Work instruction A: Return the entries below word for word, starting at the line that contains "What is the maximum value shown in the chart?" and ending after the line that contains "True or false: Sky".

Skip to content

gpustack start

Run GPUStack server or worker.

gpustack start [OPTIONS]

Configurations

Common Options

Flag
Default
Description
--config-file value (empty) Path to the YAML config file.
-d value, --debug value False To enable debug mode, the short flag -d is not supported in Windows because this flag is reserved by PowerShell for CommonParameters.
--data-dir value (empty) Directory to store data. Default is OS specific.
--cache-dir value (empty) Directory to store cache (e.g., model files). Defaults to /cache.
-t value, --token value Auto-generated. Shared secret used to add a worker.
--huggingface-token value (empty) User Access Token to authenticate to the Hugging Face Hub. Can also be configured via the HF_TOKEN environment variable.
--ollama-library-base-url value https://registry.ollama.ai Base URL for the Ollama library.
--enable-ray False Enable Ray for running distributed vLLM across multiple workers. Only supported on Linux.
--ray-args value (empty) Arguments to pass to Ray. Use = to avoid the CLI recognizing ray-args as a GPUStack argument. This can be used multiple times to pass a list of arguments. Example: --ray-args=--port=6379 --ray-args=--verbose. See Ray docs for more details.

Server Options

Flag
Default
Description
--host value 0.0.0.0 Host to bind the server to.
--port value 80 Port to bind the server to.
--disable-worker False Disable embedded worker.
--bootstrap-password value Auto-generated. Initial password for the default admin user.
--database-url value sqlite:///<data-dir>/database.db URL of the database. Example: postgresql://user:password@hostname:port/db_name
--ssl-keyfile value (empty) Path to the SSL key file.
--ssl-certfile value (empty) Path to the SSL certificate file.
--force-auth-localhost False Force authentication for requests originating from localhost (127.0.0.1).When set to True, all requests from localhost will require authentication.
--disable-update-check False Disable update check.
--model-catalog-file value (empty) Path or URL to the model catalog file.
--ray-port value 40096 Port of Ray (GCS server). Used when Ray is enabled.
--ray-client-server-port value 40097 Port of Ray Client Server. Used when Ray is enabled.
--enable_cors False Enable CORS in server.
--allow-origins value ["*"] A list of origins that should be permitted to make cross-origin requests.
--allow-credentials False Indicate that cookies should be supported for cross-origin requests.
--allow-methods value ["GET", "POST"] A list of HTTP methods that should be allowed for cross-origin requests.

Data extract:
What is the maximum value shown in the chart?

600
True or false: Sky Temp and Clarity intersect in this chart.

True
...
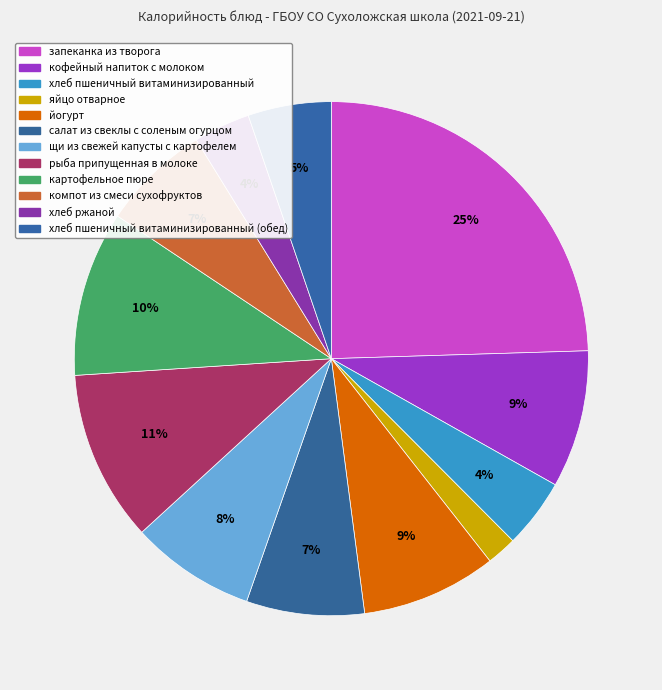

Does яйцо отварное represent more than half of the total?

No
--
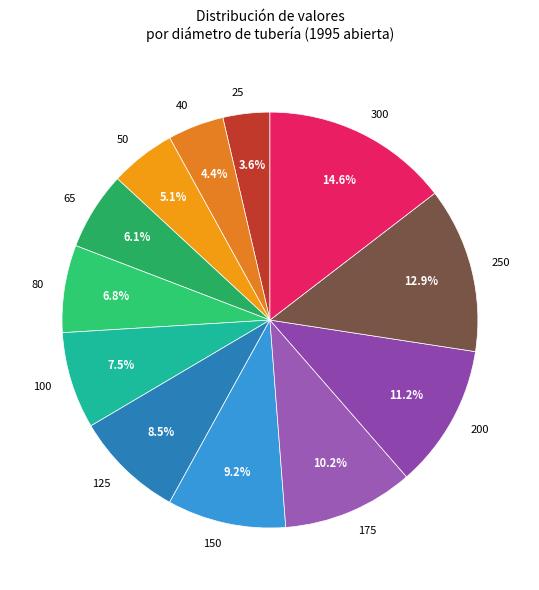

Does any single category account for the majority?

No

Work instruction B: According to the gpustack start reference, what is the default port the server binds to?

Solution A:
What is the maximum value shown in the chart?

600
True or false: Sky Temp and Clarity intersect in this chart.

Solution B: 80